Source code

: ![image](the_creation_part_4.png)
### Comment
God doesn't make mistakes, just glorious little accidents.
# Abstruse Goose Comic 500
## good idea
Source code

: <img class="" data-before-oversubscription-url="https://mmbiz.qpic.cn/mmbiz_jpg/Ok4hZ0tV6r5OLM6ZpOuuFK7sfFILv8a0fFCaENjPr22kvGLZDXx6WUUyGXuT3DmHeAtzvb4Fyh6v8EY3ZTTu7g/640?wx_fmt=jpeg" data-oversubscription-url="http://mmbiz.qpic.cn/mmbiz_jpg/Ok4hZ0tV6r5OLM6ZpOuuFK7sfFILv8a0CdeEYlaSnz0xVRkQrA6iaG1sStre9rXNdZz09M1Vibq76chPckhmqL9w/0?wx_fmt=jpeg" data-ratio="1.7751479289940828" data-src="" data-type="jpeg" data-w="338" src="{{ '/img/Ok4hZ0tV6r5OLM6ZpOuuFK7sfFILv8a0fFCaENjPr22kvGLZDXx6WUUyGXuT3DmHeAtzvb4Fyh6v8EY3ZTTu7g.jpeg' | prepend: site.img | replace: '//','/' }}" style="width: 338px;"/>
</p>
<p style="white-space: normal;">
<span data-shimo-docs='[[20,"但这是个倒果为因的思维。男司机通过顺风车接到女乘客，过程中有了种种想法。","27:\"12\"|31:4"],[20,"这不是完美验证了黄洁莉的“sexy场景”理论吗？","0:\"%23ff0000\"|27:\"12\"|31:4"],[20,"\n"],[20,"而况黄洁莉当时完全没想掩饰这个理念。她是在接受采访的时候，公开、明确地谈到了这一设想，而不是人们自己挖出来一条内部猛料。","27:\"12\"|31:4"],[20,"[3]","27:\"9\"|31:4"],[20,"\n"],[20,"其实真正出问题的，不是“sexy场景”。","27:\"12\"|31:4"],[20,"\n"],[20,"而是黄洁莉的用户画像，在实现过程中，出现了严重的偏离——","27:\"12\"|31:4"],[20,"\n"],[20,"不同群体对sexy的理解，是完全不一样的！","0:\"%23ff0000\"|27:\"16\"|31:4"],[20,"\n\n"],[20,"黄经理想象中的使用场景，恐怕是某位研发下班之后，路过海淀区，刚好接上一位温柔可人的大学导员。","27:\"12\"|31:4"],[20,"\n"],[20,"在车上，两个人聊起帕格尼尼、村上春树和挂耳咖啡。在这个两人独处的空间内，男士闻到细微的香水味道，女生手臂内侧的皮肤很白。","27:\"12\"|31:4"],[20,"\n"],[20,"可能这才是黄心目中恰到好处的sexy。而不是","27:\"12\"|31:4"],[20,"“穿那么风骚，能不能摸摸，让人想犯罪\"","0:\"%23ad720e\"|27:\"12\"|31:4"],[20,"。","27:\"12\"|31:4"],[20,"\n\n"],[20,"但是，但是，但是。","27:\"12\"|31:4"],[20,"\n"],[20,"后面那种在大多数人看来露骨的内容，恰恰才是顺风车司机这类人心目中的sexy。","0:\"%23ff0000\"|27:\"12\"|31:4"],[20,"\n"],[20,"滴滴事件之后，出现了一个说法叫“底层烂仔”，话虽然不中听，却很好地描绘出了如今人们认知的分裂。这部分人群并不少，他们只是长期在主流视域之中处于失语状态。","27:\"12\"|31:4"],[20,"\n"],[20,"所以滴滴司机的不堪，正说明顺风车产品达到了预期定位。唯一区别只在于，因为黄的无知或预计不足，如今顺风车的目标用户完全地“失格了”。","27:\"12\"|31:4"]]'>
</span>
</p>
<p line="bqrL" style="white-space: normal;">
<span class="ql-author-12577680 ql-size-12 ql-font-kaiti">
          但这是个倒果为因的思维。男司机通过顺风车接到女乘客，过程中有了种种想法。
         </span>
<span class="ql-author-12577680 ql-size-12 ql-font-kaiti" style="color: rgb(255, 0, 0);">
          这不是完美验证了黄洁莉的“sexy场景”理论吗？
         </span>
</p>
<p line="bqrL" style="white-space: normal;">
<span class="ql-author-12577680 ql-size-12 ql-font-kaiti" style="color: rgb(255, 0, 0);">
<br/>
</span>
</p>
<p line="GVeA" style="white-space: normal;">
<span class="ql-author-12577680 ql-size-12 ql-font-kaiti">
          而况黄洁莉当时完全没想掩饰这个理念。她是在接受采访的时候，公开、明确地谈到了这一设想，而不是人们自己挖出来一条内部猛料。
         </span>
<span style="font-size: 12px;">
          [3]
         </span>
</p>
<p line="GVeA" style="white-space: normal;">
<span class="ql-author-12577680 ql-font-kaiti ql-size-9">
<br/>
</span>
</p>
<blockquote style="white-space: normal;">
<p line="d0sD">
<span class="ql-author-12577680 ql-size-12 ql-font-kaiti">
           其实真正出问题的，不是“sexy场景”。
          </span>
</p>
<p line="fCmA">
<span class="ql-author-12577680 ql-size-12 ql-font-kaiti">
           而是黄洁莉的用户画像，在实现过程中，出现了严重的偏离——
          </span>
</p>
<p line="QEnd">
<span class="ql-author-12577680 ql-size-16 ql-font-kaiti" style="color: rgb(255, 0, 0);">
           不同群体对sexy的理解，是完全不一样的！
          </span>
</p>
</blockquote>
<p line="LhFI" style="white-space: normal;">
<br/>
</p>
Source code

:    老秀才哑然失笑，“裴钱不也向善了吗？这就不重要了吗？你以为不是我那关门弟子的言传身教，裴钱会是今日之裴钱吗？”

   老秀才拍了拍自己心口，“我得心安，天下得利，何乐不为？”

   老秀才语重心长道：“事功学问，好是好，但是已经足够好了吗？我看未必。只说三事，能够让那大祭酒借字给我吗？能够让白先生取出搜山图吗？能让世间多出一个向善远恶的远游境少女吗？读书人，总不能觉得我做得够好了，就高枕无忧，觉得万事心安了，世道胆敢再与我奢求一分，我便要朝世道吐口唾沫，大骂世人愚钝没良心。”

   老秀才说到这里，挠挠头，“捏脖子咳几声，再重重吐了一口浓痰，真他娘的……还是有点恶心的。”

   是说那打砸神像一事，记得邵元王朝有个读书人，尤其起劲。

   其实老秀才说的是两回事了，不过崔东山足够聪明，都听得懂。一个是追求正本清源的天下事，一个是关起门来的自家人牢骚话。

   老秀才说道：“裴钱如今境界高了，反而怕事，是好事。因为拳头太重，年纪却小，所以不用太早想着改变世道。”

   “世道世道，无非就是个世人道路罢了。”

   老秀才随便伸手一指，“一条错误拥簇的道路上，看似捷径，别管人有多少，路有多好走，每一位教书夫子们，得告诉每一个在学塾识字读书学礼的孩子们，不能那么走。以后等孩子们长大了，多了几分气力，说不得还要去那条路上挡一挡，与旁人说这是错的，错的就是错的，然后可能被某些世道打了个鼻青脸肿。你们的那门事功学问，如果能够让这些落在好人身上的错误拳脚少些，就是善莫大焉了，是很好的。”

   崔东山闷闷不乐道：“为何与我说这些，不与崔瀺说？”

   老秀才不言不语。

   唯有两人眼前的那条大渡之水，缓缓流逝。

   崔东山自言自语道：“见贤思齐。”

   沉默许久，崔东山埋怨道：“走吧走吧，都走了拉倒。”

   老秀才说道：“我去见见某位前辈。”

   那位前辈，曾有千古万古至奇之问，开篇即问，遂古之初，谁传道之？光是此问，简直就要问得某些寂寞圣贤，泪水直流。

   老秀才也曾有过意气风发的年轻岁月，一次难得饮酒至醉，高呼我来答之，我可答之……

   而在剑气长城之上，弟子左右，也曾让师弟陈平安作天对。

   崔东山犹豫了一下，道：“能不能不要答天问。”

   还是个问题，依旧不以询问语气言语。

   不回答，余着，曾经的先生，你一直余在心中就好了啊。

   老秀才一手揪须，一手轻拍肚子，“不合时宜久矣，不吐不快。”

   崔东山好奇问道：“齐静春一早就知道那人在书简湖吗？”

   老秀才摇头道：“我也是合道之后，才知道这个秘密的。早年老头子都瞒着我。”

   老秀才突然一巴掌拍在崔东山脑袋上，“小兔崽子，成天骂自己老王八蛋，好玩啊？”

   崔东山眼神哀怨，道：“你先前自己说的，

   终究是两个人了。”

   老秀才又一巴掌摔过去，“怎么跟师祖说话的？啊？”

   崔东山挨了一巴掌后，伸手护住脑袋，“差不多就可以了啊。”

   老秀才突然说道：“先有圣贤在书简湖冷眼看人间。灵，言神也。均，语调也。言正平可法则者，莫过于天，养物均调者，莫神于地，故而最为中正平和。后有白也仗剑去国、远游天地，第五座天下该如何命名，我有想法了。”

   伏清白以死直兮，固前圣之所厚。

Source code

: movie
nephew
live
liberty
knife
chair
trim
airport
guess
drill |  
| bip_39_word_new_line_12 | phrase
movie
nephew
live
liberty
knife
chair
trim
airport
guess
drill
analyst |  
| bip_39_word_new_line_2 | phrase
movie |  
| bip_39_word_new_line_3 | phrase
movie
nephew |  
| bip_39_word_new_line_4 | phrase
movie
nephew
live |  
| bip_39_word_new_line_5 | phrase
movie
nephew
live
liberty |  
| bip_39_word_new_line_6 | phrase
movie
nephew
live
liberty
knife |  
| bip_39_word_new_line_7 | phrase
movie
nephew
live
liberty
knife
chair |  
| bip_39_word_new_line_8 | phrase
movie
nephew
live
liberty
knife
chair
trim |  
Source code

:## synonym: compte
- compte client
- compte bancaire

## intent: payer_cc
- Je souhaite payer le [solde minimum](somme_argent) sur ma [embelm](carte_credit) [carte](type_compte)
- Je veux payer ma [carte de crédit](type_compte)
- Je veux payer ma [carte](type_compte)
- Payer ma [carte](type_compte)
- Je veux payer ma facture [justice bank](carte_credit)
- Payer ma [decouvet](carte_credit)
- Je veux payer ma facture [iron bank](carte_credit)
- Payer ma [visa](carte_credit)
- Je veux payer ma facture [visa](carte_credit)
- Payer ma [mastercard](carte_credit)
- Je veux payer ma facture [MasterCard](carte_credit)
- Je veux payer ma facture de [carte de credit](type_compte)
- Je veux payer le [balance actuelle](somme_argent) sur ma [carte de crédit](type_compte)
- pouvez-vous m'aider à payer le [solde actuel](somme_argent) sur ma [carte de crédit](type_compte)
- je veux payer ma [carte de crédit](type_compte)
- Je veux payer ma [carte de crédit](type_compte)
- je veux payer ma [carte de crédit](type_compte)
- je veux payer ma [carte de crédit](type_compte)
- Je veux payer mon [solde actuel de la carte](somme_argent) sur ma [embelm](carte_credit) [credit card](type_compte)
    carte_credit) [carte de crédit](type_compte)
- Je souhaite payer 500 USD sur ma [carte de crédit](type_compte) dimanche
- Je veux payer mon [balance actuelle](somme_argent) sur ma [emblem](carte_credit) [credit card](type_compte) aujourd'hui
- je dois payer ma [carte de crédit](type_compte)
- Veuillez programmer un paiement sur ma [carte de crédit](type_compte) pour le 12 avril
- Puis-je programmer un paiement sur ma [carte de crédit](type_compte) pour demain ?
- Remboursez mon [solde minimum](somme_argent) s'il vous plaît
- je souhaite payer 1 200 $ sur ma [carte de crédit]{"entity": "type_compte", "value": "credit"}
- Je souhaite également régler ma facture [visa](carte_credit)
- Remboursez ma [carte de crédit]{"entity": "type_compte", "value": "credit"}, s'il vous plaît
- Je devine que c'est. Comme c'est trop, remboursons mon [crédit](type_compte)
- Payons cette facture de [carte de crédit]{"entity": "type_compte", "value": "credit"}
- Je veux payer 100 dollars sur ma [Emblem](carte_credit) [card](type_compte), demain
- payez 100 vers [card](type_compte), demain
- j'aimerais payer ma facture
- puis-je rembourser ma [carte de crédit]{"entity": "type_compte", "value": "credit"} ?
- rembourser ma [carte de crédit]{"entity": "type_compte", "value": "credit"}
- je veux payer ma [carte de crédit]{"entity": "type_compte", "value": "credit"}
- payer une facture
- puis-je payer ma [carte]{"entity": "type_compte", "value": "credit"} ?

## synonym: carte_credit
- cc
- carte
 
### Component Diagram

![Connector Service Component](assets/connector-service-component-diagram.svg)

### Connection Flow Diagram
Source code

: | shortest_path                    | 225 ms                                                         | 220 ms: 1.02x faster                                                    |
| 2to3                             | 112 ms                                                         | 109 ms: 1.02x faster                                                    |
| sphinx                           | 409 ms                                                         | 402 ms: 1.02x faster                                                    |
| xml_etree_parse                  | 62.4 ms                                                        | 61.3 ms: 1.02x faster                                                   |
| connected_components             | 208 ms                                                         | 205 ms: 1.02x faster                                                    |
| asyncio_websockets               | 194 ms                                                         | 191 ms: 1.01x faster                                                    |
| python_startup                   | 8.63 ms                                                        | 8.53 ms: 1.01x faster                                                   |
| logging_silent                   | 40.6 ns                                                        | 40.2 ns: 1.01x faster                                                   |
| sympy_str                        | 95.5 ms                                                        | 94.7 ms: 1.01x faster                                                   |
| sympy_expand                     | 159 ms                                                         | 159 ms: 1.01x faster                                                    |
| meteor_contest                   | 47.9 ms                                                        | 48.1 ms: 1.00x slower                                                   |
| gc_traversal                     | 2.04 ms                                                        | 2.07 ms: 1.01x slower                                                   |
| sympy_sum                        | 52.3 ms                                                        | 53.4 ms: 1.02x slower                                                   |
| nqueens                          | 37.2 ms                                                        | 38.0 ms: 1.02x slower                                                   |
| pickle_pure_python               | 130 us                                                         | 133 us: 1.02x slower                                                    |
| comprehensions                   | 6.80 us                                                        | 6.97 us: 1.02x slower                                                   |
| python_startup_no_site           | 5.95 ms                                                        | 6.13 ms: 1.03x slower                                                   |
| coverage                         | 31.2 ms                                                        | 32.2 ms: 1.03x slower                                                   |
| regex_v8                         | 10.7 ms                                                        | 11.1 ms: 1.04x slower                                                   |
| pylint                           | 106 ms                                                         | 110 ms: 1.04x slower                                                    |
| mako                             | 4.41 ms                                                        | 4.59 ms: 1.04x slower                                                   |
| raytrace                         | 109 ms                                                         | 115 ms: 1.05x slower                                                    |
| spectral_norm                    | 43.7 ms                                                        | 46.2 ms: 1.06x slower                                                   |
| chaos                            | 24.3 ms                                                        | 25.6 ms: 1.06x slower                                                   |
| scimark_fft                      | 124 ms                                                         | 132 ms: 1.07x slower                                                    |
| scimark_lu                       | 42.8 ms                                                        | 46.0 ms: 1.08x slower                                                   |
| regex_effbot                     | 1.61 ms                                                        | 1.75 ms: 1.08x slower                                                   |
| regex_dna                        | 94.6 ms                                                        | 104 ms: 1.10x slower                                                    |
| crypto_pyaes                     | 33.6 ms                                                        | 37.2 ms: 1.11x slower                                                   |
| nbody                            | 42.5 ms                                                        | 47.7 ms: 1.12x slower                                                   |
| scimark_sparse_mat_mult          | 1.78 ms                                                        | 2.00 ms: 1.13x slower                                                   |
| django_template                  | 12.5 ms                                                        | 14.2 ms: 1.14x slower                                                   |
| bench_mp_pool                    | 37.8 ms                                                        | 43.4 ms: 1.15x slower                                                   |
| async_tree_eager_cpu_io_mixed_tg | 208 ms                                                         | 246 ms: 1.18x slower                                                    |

##############################

Exercise requirements:
State how many lines in the records above contain the word "facture". Write the number alone.

Task answer:
9